Bird experts regularly promote black-oil sunflower seeds as the top single-seed option. Other seeds commonly used in bird feed mixes include safflower, thistle, millet, corn, peanuts, sorghum, flaxseed, and rapeseed. While you may not mind stunning sunflowers that will brighten your property popping up all over the place, plants like thistle are considered invasive in the United States, so you don't want them growing in your yard. Not only that, but allowing many different seeds to sprout up around your property can give it an unkempt look.

Choose your seed

If you're convinced that a single-seed approach is best for you and your local birds, how do you choose which type to invest in? There are two ways to go about this: consider what the regular visitors to your garden like to eat or research the seeds and grains the bird species you want to attract to your yard prefer. For example, the American goldfinch eats hulled over unhulled sunflower seeds. Peanuts are a favorite of bluejays, chickadees, titmice, and woodpeckers.
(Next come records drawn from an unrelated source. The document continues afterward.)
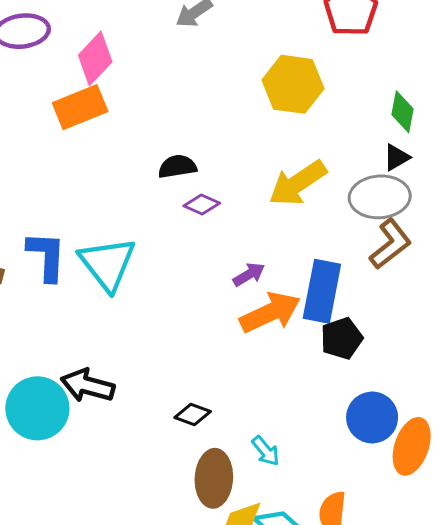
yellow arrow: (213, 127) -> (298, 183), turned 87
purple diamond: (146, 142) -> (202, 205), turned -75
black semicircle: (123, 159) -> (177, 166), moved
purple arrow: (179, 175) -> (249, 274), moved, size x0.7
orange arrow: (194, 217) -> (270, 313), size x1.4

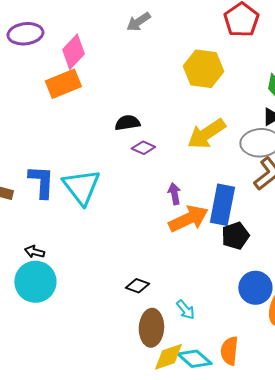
purple arrow: (249, 274) -> (174, 194), turned -70
black arrow: (88, 386) -> (34, 252), moved, size x0.6

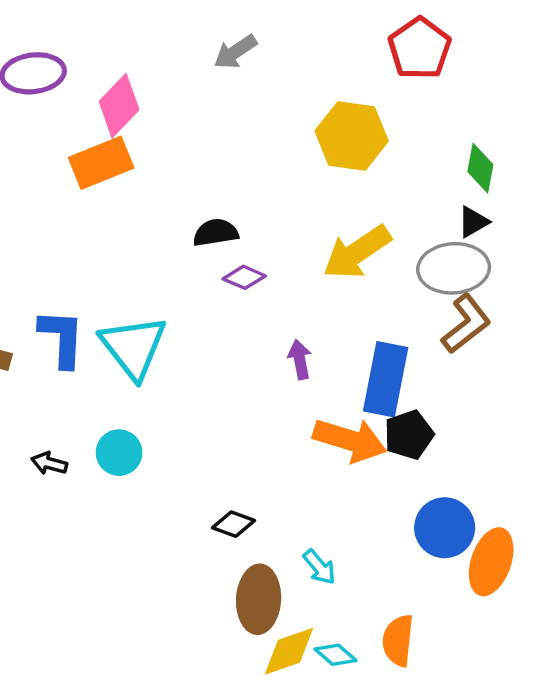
orange arrow: (188, 219) -> (350, 440), moved, turned 42
cyan circle: (35, 282) -> (119, 453), moved, size x0.6
cyan diamond: (194, 359) -> (335, 655), size x0.7

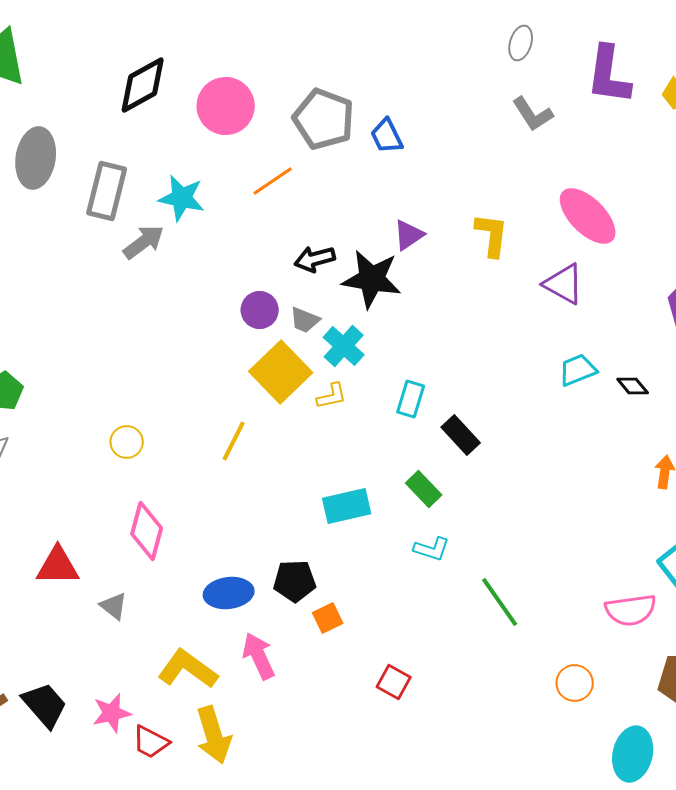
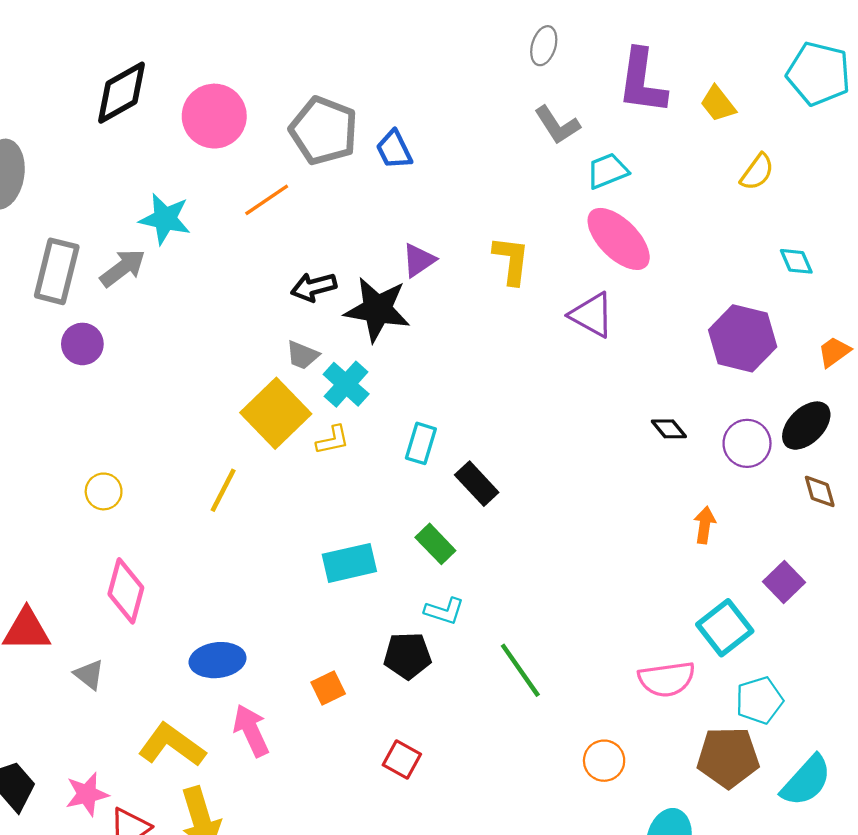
gray rectangle: (107, 191) -> (57, 271), moved
purple circle: (260, 310) -> (82, 344), moved
cyan trapezoid: (578, 370) -> (607, 171), moved
black pentagon: (295, 581) -> (407, 656), moved

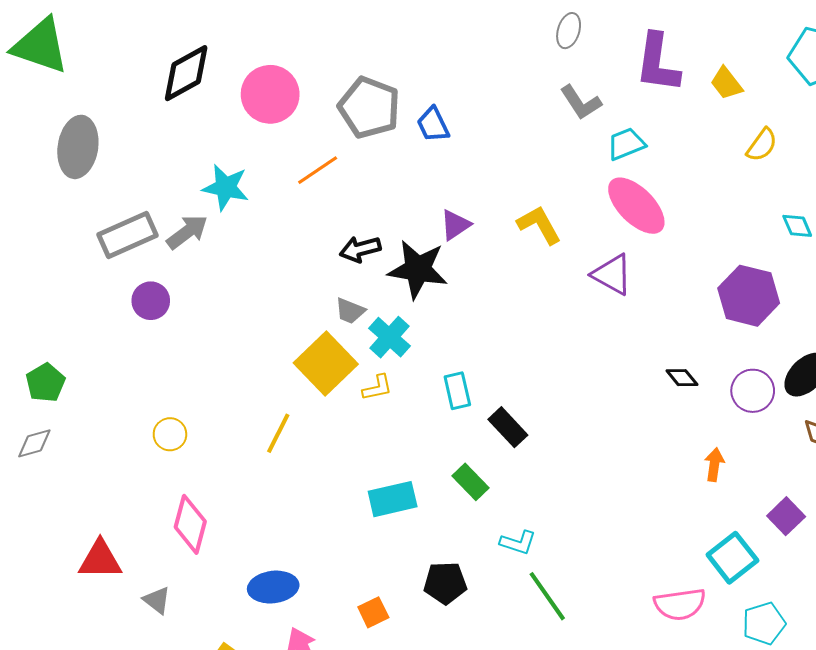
yellow L-shape: (511, 260) -> (539, 225), turned -36
gray rectangle: (57, 271) -> (127, 235), turned 52
cyan rectangle: (421, 443) -> (457, 391), turned -30
cyan L-shape: (444, 611) -> (518, 543), moved

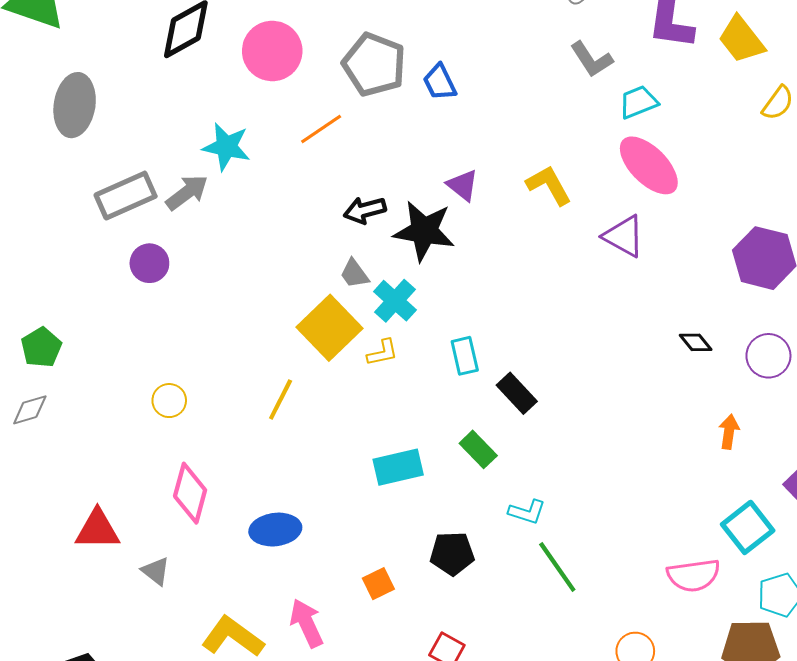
yellow trapezoid: (726, 83) -> (741, 40), size x1.4
purple triangle: (455, 225) -> (463, 185), turned -48
gray trapezoid: (350, 311) -> (354, 274), turned 32
blue ellipse: (273, 587) -> (275, 530), moved

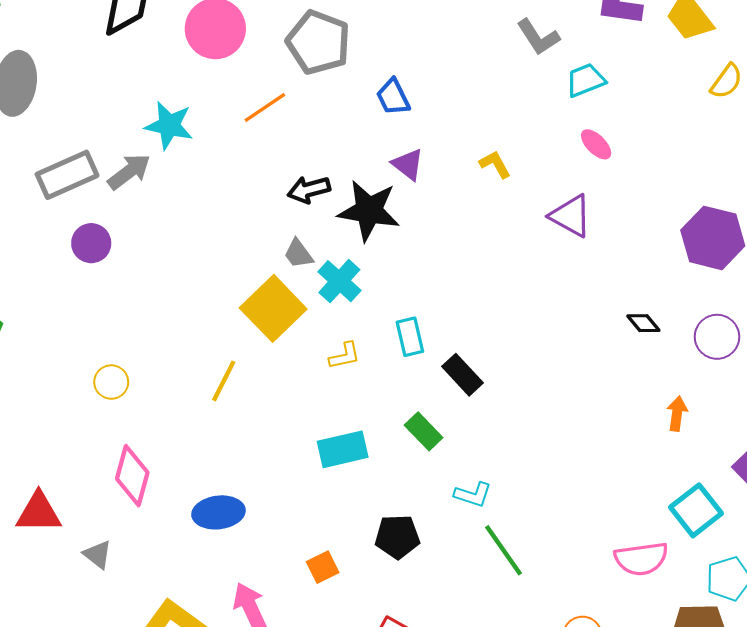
blue trapezoid: (440, 82) -> (393, 97), moved
pink ellipse: (649, 165) -> (596, 144), size x0.5
yellow L-shape: (549, 185) -> (495, 164), size x0.7
yellow L-shape: (382, 353) -> (345, 356), moved

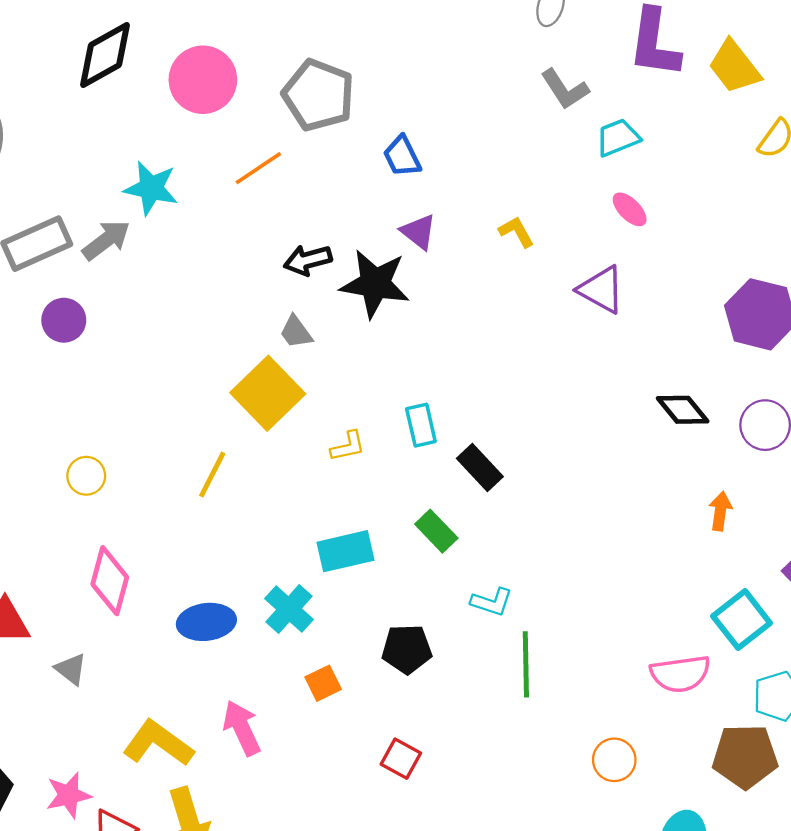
cyan cross: (339, 281) -> (289, 609), moved
black diamond: (643, 323) -> (683, 410), size x1.4
green line: (504, 550) -> (526, 664), turned 34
Though a bit more expensive than bird feed mixes, single-seed packs are still relatively affordable. Menards has 8-pound bags of Safflower Seed Premium Bird Food by Enchanted Garden for about $12 each. Another option is on Amazon, where you'll pay around $18 for 5 pounds of Happy Wings Black Oil Sunflower Bird Food. You could also beat the birds at their own game and cultivate your own bird seed — from corn to millet, most bird seed plant species are easy to grow. Place your feeder above those beds, and you'll never need to worry about how deep you should be planting your seeds again. Another option is to feed birds only during the winter, as fallen seeds are far less likely to sprout when outside temperatures are low.